The benefits of bimodal hearing: effect of frequency region and acoustic bandwidth.

Audiol Neurootol

Cochlear Implant Research Laboratory, Vanderbilt Bill Wilkerson Center, Department of Hearing and Speech Sciences, Vanderbilt University, Nashville, Tenn., USA.

Published: March 2015

We examined the effects of acoustic bandwidth on bimodal benefit for speech recognition in adults with a cochlear implant (CI) in one ear and low-frequency acoustic hearing in the contralateral ear. The primary aims were to (1) replicate Zhang et al. [Ear Hear 2010;31:63-69] with a steeper filter roll-off to examine the low-pass bandwidth required to obtain bimodal benefit for speech recognition and expand results to include different signal-to-noise ratios (SNRs) and talker genders, (2) determine whether the bimodal benefit increased with acoustic low-pass bandwidth and (3) determine whether an equivalent bimodal benefit was obtained with acoustic signals of similar low-pass and pass band bandwidth, but different center frequencies.
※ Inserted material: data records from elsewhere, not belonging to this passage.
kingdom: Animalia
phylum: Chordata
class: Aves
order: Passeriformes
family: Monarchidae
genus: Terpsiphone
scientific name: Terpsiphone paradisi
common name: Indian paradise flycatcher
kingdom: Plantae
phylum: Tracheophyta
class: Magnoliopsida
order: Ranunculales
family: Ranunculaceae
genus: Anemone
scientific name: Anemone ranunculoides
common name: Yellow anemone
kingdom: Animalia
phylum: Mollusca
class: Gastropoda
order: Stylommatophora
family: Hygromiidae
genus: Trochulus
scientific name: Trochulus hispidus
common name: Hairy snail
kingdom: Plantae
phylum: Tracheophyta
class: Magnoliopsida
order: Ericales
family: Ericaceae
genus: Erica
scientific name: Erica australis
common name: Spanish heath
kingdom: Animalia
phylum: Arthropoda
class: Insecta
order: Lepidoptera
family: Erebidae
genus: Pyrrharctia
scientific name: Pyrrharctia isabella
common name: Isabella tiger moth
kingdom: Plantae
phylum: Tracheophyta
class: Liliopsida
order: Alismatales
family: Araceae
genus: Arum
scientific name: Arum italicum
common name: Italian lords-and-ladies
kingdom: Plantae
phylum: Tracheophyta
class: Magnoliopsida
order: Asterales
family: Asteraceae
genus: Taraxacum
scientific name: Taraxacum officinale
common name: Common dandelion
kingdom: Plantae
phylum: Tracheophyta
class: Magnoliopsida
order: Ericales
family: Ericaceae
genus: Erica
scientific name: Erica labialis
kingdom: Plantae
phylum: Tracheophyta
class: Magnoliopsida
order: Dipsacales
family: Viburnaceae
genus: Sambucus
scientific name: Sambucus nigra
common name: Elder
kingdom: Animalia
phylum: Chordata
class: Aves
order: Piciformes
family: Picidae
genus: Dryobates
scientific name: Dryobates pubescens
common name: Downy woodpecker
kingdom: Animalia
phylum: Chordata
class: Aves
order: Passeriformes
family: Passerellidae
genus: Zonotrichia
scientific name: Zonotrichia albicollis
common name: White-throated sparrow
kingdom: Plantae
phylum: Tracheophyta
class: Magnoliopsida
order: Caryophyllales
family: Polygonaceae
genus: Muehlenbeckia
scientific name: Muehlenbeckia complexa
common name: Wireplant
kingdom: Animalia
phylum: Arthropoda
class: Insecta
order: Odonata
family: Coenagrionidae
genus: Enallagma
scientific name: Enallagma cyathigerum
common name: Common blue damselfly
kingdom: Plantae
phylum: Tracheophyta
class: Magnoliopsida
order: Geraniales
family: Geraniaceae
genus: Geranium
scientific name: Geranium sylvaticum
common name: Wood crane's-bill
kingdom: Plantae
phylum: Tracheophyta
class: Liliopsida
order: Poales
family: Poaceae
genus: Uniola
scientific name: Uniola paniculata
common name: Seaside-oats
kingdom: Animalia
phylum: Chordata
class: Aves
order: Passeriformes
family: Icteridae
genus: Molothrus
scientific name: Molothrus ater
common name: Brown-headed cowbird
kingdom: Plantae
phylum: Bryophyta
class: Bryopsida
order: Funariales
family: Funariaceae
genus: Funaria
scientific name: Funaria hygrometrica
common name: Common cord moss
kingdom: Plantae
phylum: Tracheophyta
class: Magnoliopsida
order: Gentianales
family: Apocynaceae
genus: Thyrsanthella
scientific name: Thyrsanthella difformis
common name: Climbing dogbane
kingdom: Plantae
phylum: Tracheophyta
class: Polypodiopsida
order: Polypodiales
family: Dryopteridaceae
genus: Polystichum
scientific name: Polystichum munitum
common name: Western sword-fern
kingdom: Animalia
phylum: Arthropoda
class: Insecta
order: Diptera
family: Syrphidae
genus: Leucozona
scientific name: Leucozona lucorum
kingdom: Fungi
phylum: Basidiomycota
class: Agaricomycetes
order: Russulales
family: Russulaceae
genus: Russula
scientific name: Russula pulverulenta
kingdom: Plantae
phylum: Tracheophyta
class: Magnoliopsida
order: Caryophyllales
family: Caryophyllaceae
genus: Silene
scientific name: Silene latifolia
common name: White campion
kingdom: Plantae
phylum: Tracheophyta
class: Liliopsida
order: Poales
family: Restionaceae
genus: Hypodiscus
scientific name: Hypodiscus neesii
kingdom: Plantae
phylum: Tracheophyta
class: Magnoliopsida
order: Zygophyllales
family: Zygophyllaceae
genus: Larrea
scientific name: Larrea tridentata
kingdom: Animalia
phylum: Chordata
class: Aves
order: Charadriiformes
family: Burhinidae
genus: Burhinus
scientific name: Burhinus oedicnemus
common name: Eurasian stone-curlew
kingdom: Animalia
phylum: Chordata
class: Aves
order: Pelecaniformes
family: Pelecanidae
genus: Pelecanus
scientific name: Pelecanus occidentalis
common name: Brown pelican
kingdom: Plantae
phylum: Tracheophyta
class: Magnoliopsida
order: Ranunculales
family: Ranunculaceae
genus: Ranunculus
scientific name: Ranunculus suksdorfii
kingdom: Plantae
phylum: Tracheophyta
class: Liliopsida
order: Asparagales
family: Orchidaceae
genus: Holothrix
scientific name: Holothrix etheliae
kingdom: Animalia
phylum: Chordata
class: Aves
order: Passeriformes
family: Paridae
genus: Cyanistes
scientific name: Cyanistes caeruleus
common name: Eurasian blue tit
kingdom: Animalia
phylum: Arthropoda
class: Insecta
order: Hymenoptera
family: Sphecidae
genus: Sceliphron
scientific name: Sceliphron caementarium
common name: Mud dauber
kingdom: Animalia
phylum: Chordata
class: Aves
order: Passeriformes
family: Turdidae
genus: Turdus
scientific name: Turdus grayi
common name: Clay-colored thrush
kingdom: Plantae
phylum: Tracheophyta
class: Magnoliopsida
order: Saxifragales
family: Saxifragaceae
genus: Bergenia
Speech recognition was assessed using words presented in quiet and sentences in noise (+10, +5 and 0 dB SNRs). Acoustic stimuli presented to the nonimplanted ear were filtered into the following bands: <125, 125-250, <250, 250-500, <500, 250-750, <750 Hz and wide-band (full, nonfiltered bandwidth). The primary findings were: (1) the minimum acoustic low-pass bandwidth that produced a significant bimodal benefit was <250 Hz for male talkers in quiet and for female talkers in multitalker babble, but <125 Hz for male talkers in background noise, and the observed bimodal benefit did not vary significantly with SNR; (2) the bimodal benefit increased systematically with acoustic low-pass bandwidth up to <750 Hz for a male talker in quiet and female talkers in noise and up to <500 Hz for male talkers in noise, and (3) a similar bimodal benefit was obtained with low-pass and band-pass-filtered stimuli with different center frequencies (e.g. <250 vs. 250-500 Hz), meaning multiple frequency regions contain useful cues for bimodal benefit. Clinical implications are that (1) all aidable frequencies should be amplified in individuals with bimodal hearing, and (2) verification of audibility at 125 Hz is unnecessary unless it is the only aidable frequency.